You can use the reference list in staff or board training, to refresh or deepen your understanding of what key terms in IDEA mean, and to find easy-to-read summaries about these terms on CPIR’s site in English and Spanish. (Note: To print out or share the ENTIRE reference list as one Word or PDF file, use the links at the very top of this page.)
Supplementary Aids and Services
Importance of This Key Term | If special education and related services are at the core of providing student with disabilities with a free appropriate public education, so, too, are supplementary aids and services for many such students. Supplementary aids and services are often critical elements in supporting the education of children with disabilities in regular classes and their participation in a range of other school activities.

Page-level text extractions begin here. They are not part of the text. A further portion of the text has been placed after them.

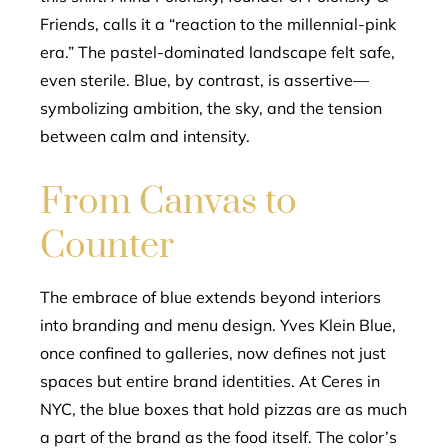
Friends, calls it a “reaction to the millennial-pink
era.” The pastel-dominated landscape felt safe,
even sterile. Blue, by contrast, is assertive—
symbolizing ambition, the sky, and the tension
between calm and intensity.
From Canvas to
Counter
The embrace of blue extends beyond interiors
into branding and menu design. Yves Klein Blue,
once confined to galleries, now defines not just
spaces but entire brand identities. At Ceres in
NYC, the blue boxes that hold pizzas are as much
a part of the brand as the food itself. The color’s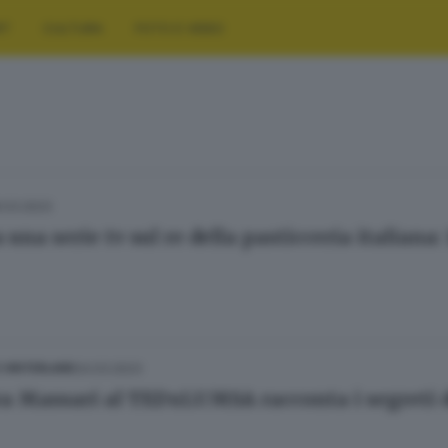
RT
CULTURA
FOTO E VIDEO
.03.2023
 una serie tv sul re della pasticceria italiana
24.03.2023
E HINTERLAND
a Massari al TEDxLUMSA racconta i segreti de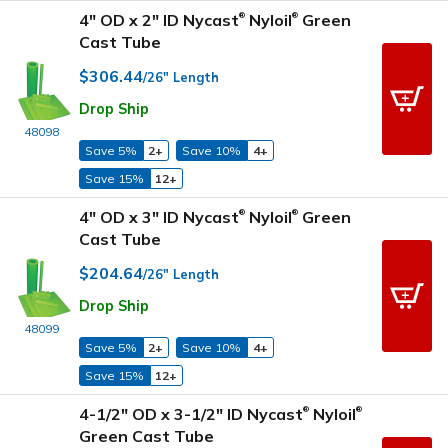
4" OD x 2" ID Nycast
Nyloil
Green
®
®
Cast Tube
$306.44
/26" Length
Drop Ship
48098
Save 5%
2+
Save 10%
4+
Save 15%
12+
4" OD x 3" ID Nycast
Nyloil
Green
®
®
Cast Tube
$204.64
/26" Length
Drop Ship
48099
Save 5%
2+
Save 10%
4+
Save 15%
12+
4-1/2" OD x 3-1/2" ID Nycast
Nyloil
®
®
Green Cast Tube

Where “supplementary aids and services” is defined in IDEA | At 34 CFR §300.42, as follows:
§300.42 Supplementary aids and services.
Supplementary aids and services means aids, services, and other supports that are provided in regular education classes, other education-related settings, and in extracurricular and nonacademic settings, to enable children with disabilities to be educated with nondisabled children to the maximum extent appropriate in accordance with §§300.114 through 300.116.
Unoffical definition in Spanish | http://www.parentcenterhub.org/definicion-suplementario/#def
Examples | Some examples of these additional services and supports are:
- adapted equipment—such as a pencil grip, special seat, or cut-out cup for drinking;
- a one-on-one aide;
- assistive technology—such as a computer, special software, or a communication system;
- training for staff, the student, and/or parents;
- adapted materials—such as books on tape, large print, or highlighted notes;
- peer tutors; and
- collaboration/consultation among staff, parents, and/or other professionals (such as an occupational therapist, a behavior specialist, or a mobility specialist).
Who decides? | The IEP Team (which includes the parents, and the student no later than age 16) determines what supplementary aids and services are appropriate for a student with a disability, given the student’s disability-related needs, the curriculum and academic content to be learned, and the school routine. The team then documents their decision in the IEP.